7. Retention of title
(1) We reserve ownership of the item purchased until all payments resulting from the business relation with the purchaser have been received. With every breach of contract on the part of the purchaser, in particular default of payment, we shall be entitled to exercise our statutory rights and repossess the purchased goods. After repossession, we shall be entitled to re-sell the purchased item, the proceeds from such sale being set off against the purchaser's debts - minus reasonable selling costs.
(2) In the event of seizure or other action by third parties, the purchaser must notify us immediately in writing so that we can take legal action in accordance with § 771 of the German Code of Civil Procedure (ZPO). If the third party is not in a position to reimburse our judicial and extrajudicial costs for legal action, the purchaser will be liable for the costs incurred.
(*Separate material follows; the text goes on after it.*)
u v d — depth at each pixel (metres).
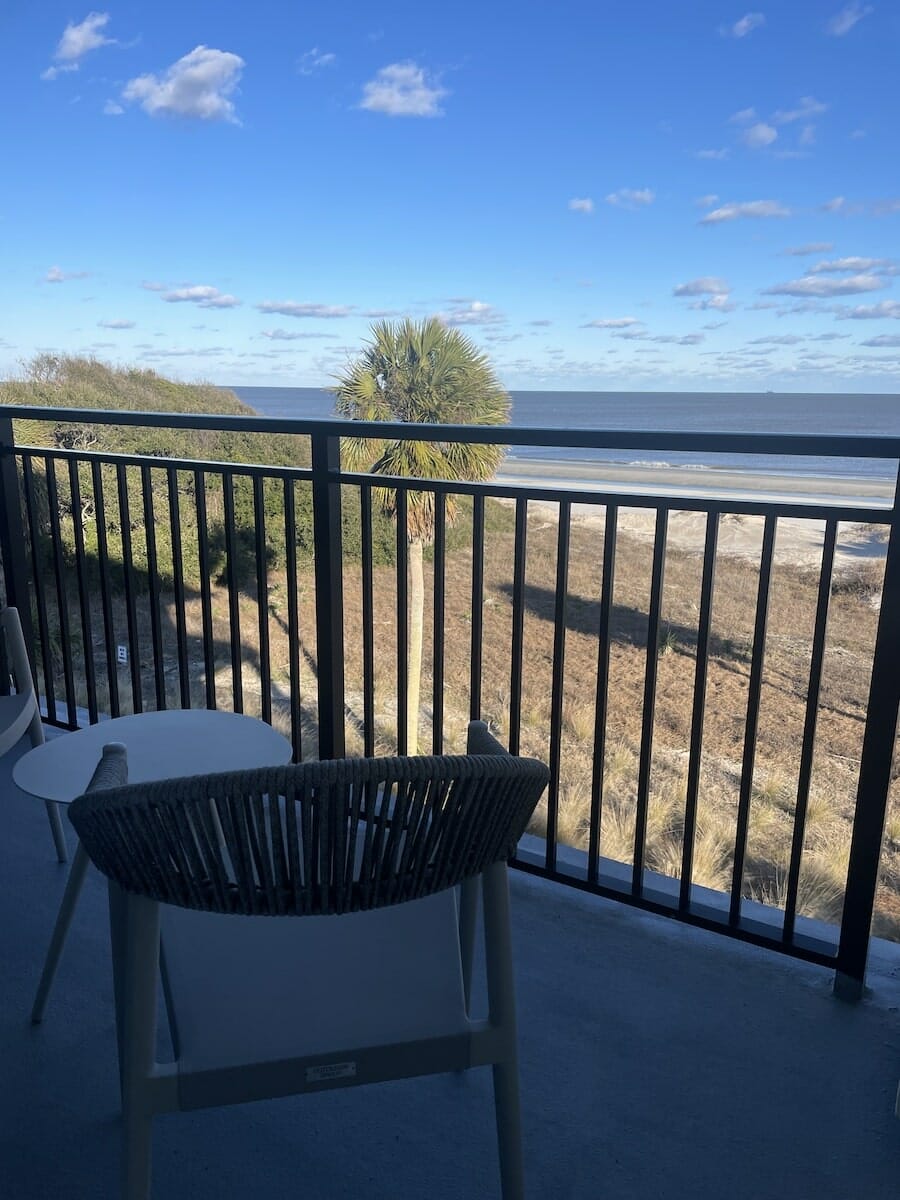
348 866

(3) The purchaser shall be entitled to resell the purchased item in the ordinary course of business; however, he hereby assigns to us all debts to the value of the final invoice amount (including sales tax) accruing to him from the resale to his purchasers or third parties, irrespective of whether the purchased item has been resold without or after subsequent processing. The purchaser shall remain authorised to collect these debts even after they have been so assigned. Our authority to collect debts shall remain unaffected. However, we undertake not to collect debts as long as the purchaser meets their payment obligations from the proceeds received, is not in default of payment and, in particular, has not filed for insolvency or suspension of payments. If this is the case, we may demand that the purchaser informs us of the assigned debts and their debtors, provides all information required for collection, and surrenders the relevant documents.
(4) Processing or reforming of the purchased product by the buyer or third party is always done on our behalf. If the purchased item is combined with other items not belonging to us, we shall acquire co-ownership of the new item in the proportion of the value of the purchased item to the other processed items at the time of machining. The same condition applies for items created by machining as for products delivered with reservation of title.
(5) At the request of the purchaser, we undertake to release sureties to which we are entitled insofar as the realisable value of these sureties exceeds the debts to be secured by more than 20%; we shall be responsible for selecting which sureties to release.
8. Return of goods:
(1) In general, goods that have been sold and properly delivered cannot be taken back. Exceptions can be made only in special cases and after prior agreement.
(2) The costs of the return delivery shall be borne by the purchaser. Only items that are in perfect condition will be accepted and credited.
(3) Returns can be accepted only if accompanied by a copy of the delivery note.
(4) In general, returns are excluded for special versions.
9. Court of jurisdiction
(1) If the purchaser is a company, the place of jurisdiction is in Ludwigsburg. However, we shall also be entitled to sue the purchaser in a court at his place of residence.
(2) Unless otherwise specified in the order confirmation, the place of jurisdiction is Markgröningen.
(3) This contract is subject exclusively to the laws of the Federal Republic of Germany.